How will the Dell-EMC deal impact the data storage industry?
"They are the evil machine corporation and they should have died a long time ago," said Toigo, obviously not an EMC fan. "But that's not the point. You were asking about what happens to the storage market when the number one player dissolves. The fact is EMC hasn't been in the storage business for a long time. EMC is 80-something percent owner of VMware, and the money that has been feeding their coffers comes from services around the sales of equipment that they've already sold, and revenues they've received from VMware. [Dell-EMC] may impact the software-defined storage space in a meaningful way, but we have no idea what that meaningful way is going to be."
The other analysts had guesses about that meaningful impact.

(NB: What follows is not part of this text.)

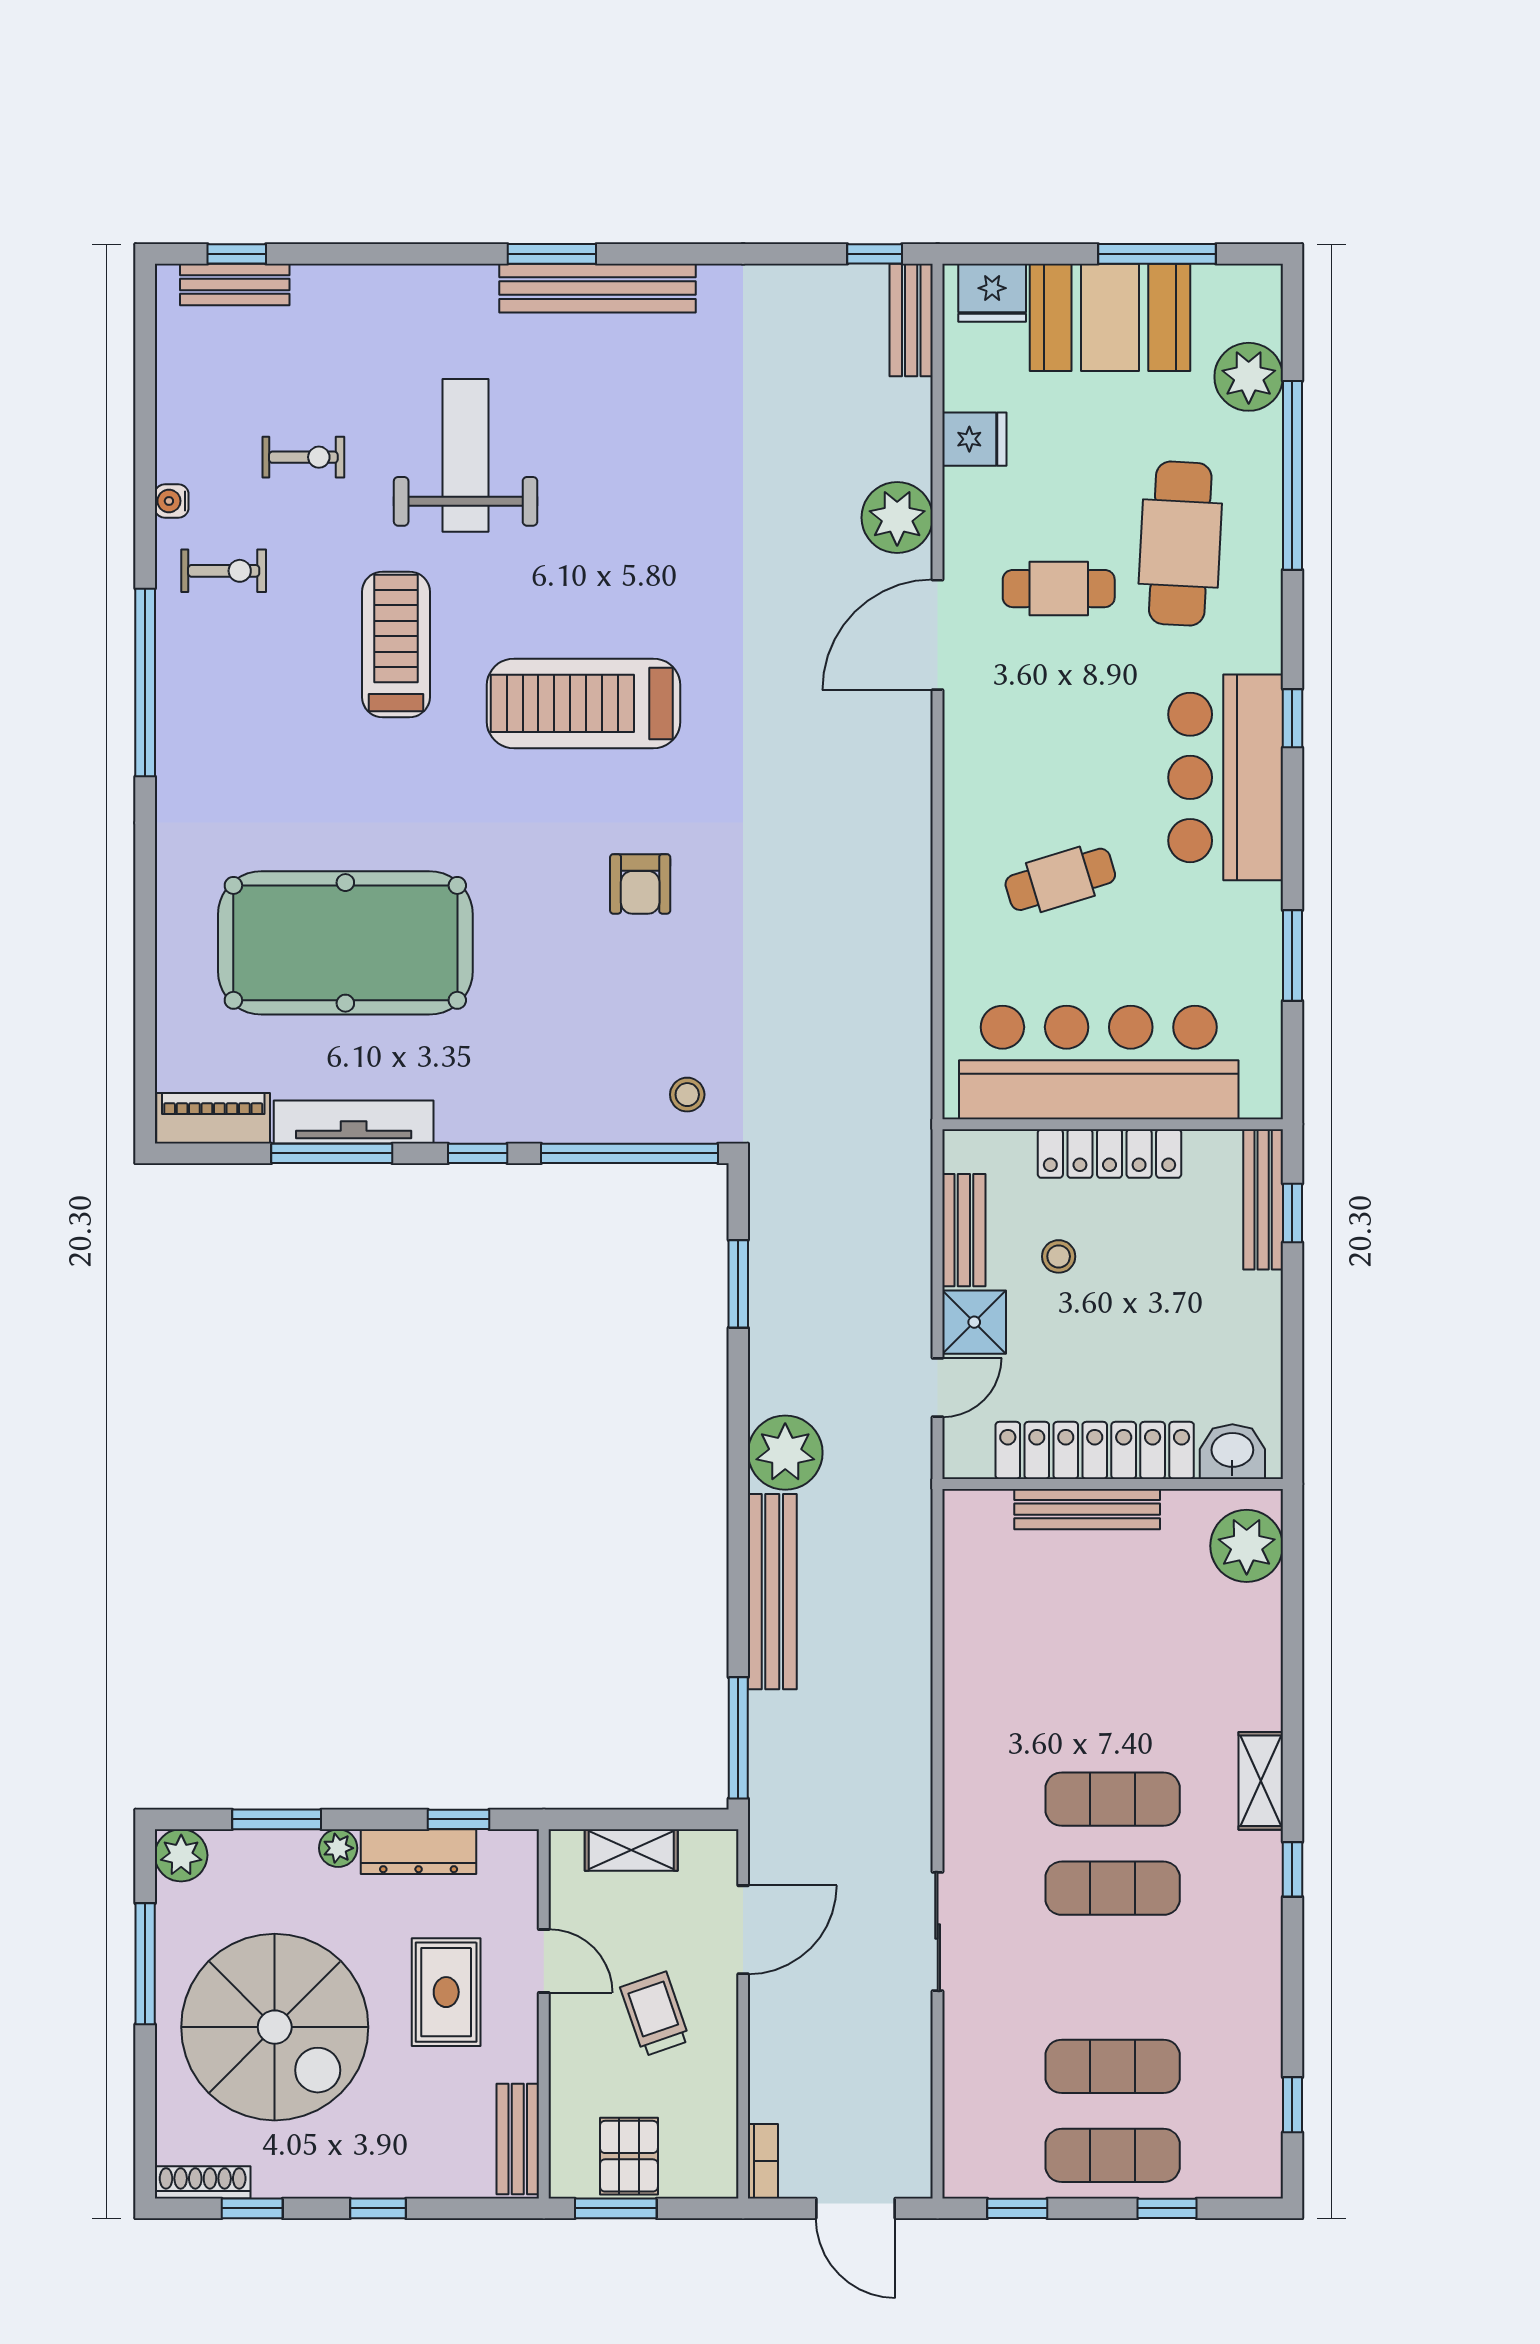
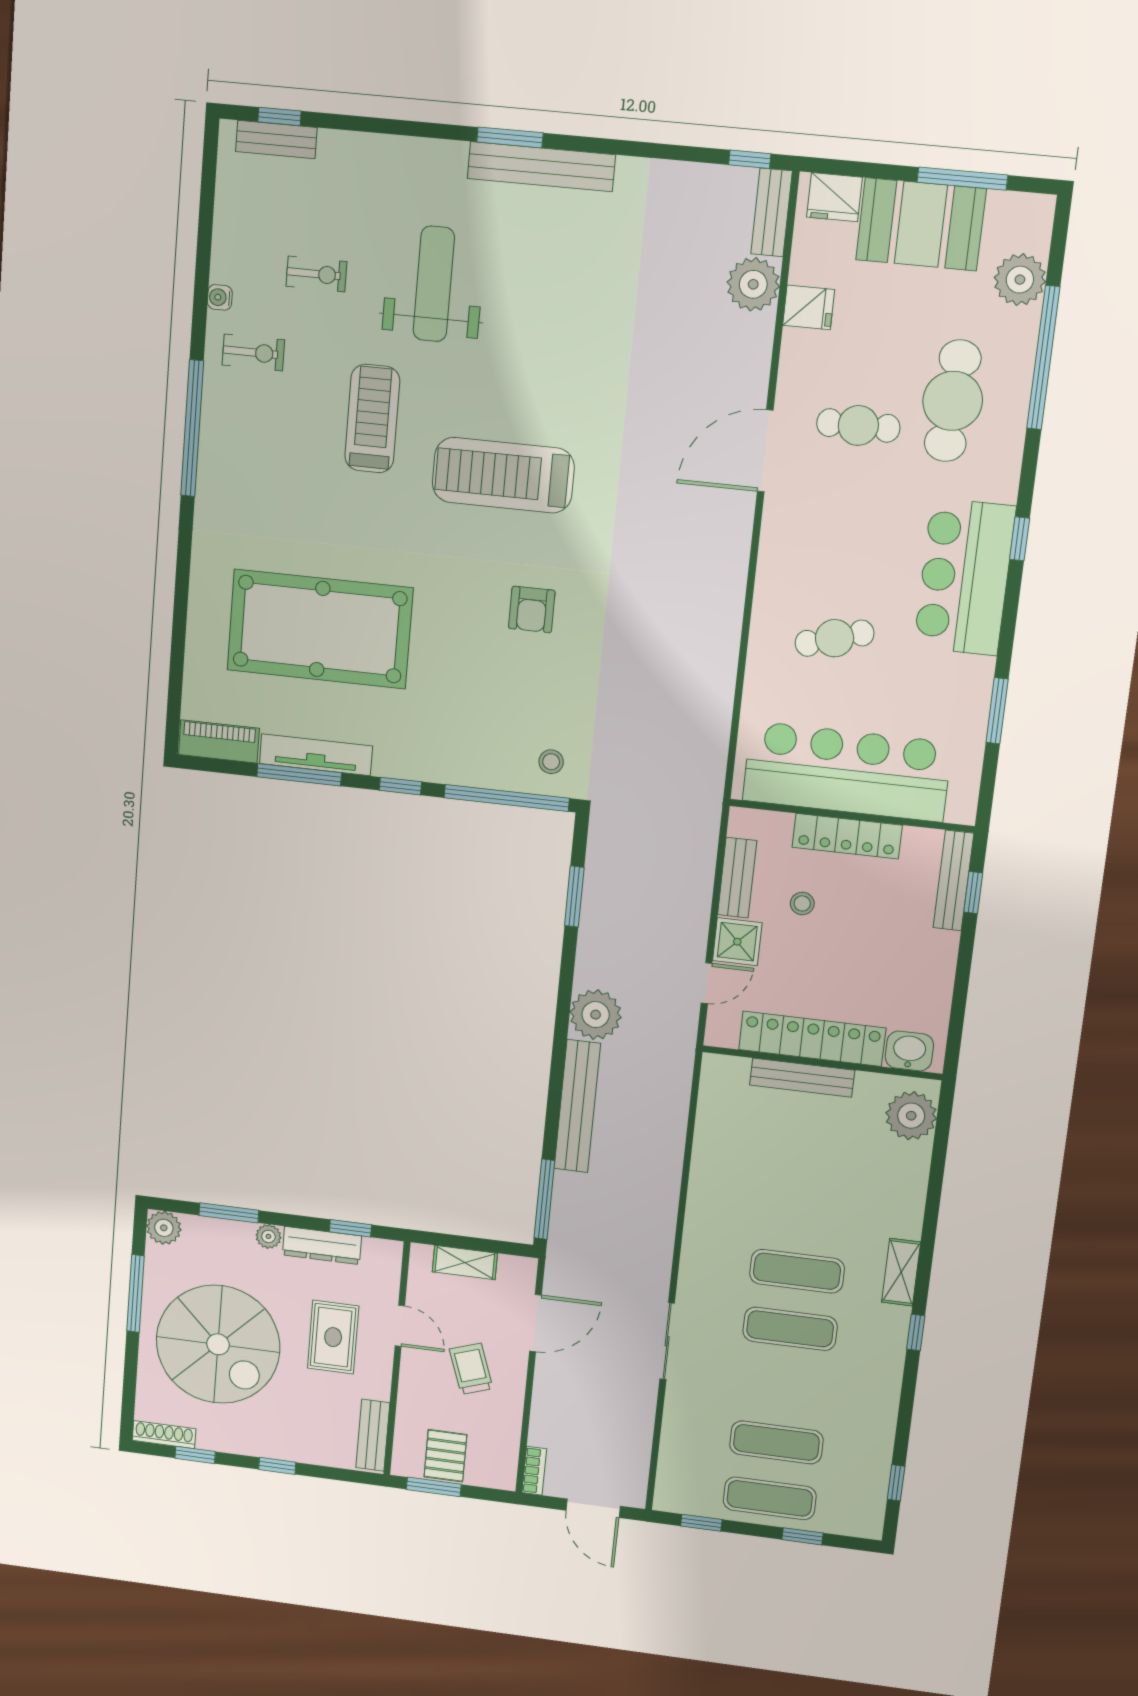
plant: (897, 518) -> (753, 284), moved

"There will be two waves of hesitation in the way this comes together," Buffington said. "There's everything up until the day it closes. And during that time there will be indecision and hesitation by both sets of channels, both sets of customers, so that customers and partners won't know what products to make bets on. Then the second wave of hesitation comes in because of the overlap in technologies. So which technologies are going to lapse, which will come together? How long will it take "DMC" to figure out which products are going to stay? They have to get their story together about two sets of products and two sets of channels, and then they have to recoup customers who jumped ship during that time. They'll have four to six bumpy quarters before things start to settle down."
"I think the real impact will be a lot of smart people from Dell and EMC will leave, start new startups... and we'll see a whole new crop of storage vendors on the market in the next four or five years," Crump said.
"EMC and Dell combined represent 33% of the storage market today," Woo said. "The net result [of the merger] will be loss of market share ... that means more opportunity for emerging vendors."
What about the HP split?
"I'm positive about the split because it does focus HP's businesses in the right places," Woo said. "Sunsetting Helion for instance, will focus them on what they do, and that's infrastructure. Size-wise, HP will be on par with IBM and the Dell-EMC combination. It's going to be an interesting next few years as they compete on much more level playing field and have a more precise focus on what they do."
"The real benefit of the HP split is they no longer have the safety net of the printing division providing them with a cash underpinning," Staimer said. "If they screw up in storage or servers or whatever, they can hide it now. They can't do that anymore [after the split]. Basically they've got to make it now as an enterprise company. They didn't have to do that before. Which is why things like their cloud offering -- Helion -- is gone because it was a non-money maker. I don't know if they're going to succeed but you can expect they will be more customer-oriented and there will be change."
"This is an opportunity for HP to decide what they want to be when they grow up," Buffington said. "This is an opportunity for them to redefine themselves under a new brand."
"The split doesn't change culture," Crump said. "Now you have two companies with two bad cultures."